* **WRITTEN EXERCISE**
Answer these three questions using the risk management talk below.
1. What two questions has the discipline of risk management sprung up to help answer?
2. What example does the talk give of a cost borne over time?
3. What name does the talk give to the idea that the probability of heads is 1/2 because about half of many coin flips land on heads?
## begin PROVIDED TEXT
TEDxGoodenoughCollege

May 9th, 2014

Nick Werle – TEDxGoodenough College

How much has the nuclear meltdown in Japan cost? What about the global financial crisis of 2008? These are hard questions, but given the chance, I think most would agree that both the nuclear power station and the Too Big To Fail banks should have spent more on safety before they caused disasters, whatever the upfront costs. Unfortunately, the risk management philosophies that are meant to protect us from catastrophe leave us vulnerable, largely because they are caught up in a metaphor that confuses safety in the real world with winning at the betting table. I want to explain why thinking about games of chance when trying to understand probability is a mistake.

Today, much of our mathematical and technical expertise works to tame the uncertainty of the future and give us an idea of the risks we face. In general, we know the types of threats, and we know some defensive measures that might protect us. But this protection is expensive. There are up-front costs of defensive infrastructure, such as levees to fortify a city against flooding. And there are also costs borne over time, as people forgo the most profitable ways of doing things, like prohibiting new houses along a riverbank.

The discipline of risk management has sprung up to help answer two questions that are fundamental to our safety: How often will the river flood? and How high might the floodwaters be at their worst? Probabilistic thinking can help society decide how much to spend in defense. For a given threat, such as a flood, an earthquake, or a stock market crash, the decision usually comes down to choosing the worst disaster our defenses should be designed to repel. After all, if a levee can hold back a 5 meter flood, it should have no problem with a 3 meter flood.

Modern society is full of complex systems; what connect them are the high costs society bears when they fail. Risk management is often seen as a scientific approach to organizing society and a neutral, objective way to determine how much safety we need. But I want to argue that when we think about the uncertain future through the lens of risk management, we misunderstand the meaning of probability. **In short, we treat the real world too much like a game of chance, and in doing so, we make three big mistakes: we try to play the odds, we think of the parts but forget the whole, and we think we know just how bad things can get**.

Now, remember when you first learned about probability. If your primary school maths teachers were anything like mine, then you probably did some experiments. You might have rolled some dice and flipped some coins, counting the number of times each outcome occurred. These experiments help us internalize the idea that if we flip a coin 100 times or 1000 times, very close to half of those flips will land on heads, and so we say that the probability of heads is 1/2. This idea is known as the frequentist interpretation of probability. It makes a lot of sense in these simple games, where we can repeat the same experiment many times and count how often each result appears. If you’re in the business of gambling, the frequentist version of probability works great, because if you play enough games and keep the odds in your favor, you are very, very likely to win.
## end PROVIDED TEXT
## begin SUPPLIED RECORDS
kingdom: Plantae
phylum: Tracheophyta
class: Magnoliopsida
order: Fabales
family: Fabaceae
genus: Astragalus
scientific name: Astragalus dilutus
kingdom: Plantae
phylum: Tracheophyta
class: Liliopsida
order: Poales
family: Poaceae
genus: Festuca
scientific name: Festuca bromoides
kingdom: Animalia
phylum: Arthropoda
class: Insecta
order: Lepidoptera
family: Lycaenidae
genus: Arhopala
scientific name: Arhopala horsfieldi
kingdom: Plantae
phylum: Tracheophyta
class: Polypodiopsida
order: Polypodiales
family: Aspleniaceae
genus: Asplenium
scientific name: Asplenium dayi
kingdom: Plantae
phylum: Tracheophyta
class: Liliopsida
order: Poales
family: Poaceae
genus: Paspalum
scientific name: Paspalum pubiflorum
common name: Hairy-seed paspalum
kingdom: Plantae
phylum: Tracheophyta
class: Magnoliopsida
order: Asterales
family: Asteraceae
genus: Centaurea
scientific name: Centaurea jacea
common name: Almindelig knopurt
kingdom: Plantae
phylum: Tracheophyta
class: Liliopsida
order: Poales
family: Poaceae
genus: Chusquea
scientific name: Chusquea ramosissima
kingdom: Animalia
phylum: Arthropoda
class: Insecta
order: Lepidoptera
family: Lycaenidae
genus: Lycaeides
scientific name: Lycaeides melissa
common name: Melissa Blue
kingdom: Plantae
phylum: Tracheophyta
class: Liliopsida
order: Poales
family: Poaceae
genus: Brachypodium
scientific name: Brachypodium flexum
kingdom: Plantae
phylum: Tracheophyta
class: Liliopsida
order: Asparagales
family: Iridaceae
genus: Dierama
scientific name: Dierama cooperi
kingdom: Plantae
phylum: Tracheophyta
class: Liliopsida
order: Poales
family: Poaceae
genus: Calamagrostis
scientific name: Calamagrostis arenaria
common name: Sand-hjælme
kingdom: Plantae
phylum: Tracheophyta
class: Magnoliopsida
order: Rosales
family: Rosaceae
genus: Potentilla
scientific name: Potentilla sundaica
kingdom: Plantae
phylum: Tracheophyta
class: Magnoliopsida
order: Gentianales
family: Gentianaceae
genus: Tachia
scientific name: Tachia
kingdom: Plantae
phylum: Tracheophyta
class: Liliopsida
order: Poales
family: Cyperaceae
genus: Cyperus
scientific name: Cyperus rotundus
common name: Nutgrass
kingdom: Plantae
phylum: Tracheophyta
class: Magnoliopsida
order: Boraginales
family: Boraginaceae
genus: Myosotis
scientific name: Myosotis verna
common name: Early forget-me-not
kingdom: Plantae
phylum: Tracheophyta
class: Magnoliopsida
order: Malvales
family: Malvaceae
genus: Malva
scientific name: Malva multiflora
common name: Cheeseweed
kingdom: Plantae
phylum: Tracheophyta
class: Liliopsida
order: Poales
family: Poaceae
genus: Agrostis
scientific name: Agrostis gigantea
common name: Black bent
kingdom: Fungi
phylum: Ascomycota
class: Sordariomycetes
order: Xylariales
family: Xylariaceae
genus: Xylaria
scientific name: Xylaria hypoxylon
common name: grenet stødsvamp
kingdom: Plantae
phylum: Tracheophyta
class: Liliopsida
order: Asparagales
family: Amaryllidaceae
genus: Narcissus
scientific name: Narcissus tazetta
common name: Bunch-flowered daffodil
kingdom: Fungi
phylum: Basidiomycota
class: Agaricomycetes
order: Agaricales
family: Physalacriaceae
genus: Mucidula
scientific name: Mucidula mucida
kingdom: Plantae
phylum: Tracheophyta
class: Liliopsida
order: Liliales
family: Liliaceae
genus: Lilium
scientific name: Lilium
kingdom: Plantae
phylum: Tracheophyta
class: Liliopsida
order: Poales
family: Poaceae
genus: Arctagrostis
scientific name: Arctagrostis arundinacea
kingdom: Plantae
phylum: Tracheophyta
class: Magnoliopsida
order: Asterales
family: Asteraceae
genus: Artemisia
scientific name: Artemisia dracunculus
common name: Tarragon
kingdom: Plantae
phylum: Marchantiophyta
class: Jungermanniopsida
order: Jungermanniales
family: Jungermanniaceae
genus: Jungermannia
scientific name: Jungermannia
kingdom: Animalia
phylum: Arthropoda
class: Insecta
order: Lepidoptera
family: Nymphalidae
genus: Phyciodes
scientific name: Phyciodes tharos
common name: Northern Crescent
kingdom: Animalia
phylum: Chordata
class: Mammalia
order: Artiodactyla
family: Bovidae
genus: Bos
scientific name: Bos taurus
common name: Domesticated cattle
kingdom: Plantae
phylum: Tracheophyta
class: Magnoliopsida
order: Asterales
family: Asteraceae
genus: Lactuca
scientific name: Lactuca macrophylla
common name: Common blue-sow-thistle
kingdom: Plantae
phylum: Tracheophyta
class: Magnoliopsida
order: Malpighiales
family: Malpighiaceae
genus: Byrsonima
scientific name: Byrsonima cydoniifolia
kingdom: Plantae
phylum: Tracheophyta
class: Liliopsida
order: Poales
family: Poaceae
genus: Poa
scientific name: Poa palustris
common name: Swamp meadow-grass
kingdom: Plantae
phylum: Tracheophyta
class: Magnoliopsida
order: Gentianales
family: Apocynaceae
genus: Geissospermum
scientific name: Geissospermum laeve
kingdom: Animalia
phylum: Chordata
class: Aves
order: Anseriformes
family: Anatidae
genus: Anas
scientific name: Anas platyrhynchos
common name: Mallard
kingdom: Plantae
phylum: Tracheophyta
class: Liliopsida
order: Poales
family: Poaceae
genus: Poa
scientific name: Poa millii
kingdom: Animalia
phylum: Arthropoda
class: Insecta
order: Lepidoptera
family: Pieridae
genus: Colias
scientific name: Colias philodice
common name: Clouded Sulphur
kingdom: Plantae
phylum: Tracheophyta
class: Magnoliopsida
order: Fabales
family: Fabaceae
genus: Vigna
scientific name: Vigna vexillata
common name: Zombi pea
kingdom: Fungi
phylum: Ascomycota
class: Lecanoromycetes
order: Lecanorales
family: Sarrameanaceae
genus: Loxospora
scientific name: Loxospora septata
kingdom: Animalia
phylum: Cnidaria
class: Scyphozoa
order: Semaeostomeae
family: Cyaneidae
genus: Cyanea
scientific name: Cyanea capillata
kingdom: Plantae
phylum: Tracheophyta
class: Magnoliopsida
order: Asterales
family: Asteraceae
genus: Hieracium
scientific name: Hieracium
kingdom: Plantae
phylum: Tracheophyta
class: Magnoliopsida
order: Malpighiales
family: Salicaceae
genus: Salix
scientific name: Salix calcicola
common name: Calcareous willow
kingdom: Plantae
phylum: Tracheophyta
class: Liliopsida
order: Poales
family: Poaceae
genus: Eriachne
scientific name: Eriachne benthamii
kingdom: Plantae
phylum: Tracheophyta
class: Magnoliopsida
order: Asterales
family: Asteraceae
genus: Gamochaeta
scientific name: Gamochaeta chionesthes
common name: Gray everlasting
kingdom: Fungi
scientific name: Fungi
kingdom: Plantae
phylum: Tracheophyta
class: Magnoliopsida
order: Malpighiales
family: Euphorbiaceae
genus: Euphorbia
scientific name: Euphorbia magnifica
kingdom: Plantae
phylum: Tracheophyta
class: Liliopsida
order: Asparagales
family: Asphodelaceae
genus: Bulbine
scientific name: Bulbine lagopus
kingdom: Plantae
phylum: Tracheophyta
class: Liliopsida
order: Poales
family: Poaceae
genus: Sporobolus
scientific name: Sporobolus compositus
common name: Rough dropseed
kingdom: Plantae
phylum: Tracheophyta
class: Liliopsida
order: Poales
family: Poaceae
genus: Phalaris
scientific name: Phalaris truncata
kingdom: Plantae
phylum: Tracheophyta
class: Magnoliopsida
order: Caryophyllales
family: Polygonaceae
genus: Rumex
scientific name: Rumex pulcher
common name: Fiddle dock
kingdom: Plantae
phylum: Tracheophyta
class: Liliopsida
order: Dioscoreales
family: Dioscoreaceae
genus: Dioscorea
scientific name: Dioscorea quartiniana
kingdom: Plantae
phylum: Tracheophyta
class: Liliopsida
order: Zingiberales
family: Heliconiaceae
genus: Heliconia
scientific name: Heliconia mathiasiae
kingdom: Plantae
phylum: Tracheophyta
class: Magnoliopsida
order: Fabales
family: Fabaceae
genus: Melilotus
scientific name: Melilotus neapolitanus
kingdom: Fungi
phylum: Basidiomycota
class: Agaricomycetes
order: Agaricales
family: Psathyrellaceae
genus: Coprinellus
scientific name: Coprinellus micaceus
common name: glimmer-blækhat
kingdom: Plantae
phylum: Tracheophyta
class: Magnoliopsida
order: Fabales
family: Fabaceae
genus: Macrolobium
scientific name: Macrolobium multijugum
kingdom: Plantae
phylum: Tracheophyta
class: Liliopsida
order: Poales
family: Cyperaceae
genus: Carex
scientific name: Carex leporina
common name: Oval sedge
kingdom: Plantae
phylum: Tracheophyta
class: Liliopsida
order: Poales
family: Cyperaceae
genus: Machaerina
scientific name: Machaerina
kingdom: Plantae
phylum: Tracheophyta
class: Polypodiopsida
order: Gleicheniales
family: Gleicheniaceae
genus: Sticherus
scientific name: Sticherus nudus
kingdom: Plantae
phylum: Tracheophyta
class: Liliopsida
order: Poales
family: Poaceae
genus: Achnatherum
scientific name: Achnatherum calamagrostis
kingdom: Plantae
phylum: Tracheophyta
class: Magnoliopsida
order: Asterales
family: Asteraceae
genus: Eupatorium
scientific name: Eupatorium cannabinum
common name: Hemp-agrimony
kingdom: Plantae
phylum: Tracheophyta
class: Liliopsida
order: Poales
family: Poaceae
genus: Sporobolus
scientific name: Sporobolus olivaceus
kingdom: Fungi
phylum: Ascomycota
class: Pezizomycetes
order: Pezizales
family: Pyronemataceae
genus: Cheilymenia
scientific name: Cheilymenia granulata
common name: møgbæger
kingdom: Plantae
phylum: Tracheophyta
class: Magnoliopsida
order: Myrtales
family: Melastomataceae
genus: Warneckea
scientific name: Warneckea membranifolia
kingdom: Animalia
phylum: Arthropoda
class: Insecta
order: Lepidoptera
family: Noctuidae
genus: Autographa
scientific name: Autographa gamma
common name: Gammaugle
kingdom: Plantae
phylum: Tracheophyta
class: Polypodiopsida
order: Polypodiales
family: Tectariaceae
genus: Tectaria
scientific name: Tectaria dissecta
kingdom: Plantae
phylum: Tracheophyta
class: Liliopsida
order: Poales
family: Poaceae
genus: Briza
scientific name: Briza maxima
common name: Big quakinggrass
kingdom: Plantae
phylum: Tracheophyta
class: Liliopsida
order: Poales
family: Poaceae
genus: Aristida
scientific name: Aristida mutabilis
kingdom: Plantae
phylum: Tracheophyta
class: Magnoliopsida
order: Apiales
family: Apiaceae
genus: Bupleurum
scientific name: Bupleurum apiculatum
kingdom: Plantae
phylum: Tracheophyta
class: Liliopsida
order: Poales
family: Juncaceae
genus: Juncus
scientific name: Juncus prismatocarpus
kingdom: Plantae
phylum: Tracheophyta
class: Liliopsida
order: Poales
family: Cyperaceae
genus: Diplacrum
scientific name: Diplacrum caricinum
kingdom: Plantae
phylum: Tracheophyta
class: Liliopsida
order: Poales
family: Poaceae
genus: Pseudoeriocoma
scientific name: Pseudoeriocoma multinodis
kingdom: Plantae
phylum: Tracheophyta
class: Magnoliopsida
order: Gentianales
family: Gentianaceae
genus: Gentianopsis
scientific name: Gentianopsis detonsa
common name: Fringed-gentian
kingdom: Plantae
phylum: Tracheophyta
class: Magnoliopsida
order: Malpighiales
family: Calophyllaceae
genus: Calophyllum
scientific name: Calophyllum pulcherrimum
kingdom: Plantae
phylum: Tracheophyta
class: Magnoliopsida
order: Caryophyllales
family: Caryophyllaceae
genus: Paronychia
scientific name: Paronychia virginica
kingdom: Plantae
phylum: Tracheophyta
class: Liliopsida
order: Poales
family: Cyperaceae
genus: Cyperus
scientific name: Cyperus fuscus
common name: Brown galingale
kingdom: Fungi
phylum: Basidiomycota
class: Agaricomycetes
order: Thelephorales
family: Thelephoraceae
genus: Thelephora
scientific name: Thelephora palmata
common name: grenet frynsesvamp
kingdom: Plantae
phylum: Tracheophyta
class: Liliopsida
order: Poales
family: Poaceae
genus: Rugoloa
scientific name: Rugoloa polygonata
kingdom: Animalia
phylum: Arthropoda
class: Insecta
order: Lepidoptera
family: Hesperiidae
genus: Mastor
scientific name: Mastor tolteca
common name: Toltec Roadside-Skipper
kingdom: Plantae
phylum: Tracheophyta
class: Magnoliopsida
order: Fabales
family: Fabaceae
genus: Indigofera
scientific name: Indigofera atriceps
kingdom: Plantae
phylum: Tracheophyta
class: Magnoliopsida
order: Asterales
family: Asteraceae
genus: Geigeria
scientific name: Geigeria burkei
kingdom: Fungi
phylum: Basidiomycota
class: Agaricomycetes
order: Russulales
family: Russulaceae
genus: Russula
## end SUPPLIED RECORDS
* **FULL SOLUTION**
1. How often will the river flood, and how high might the floodwaters be at their worst?
2. Prohibiting new houses along a riverbank.
3. The frequentist interpretation of probability.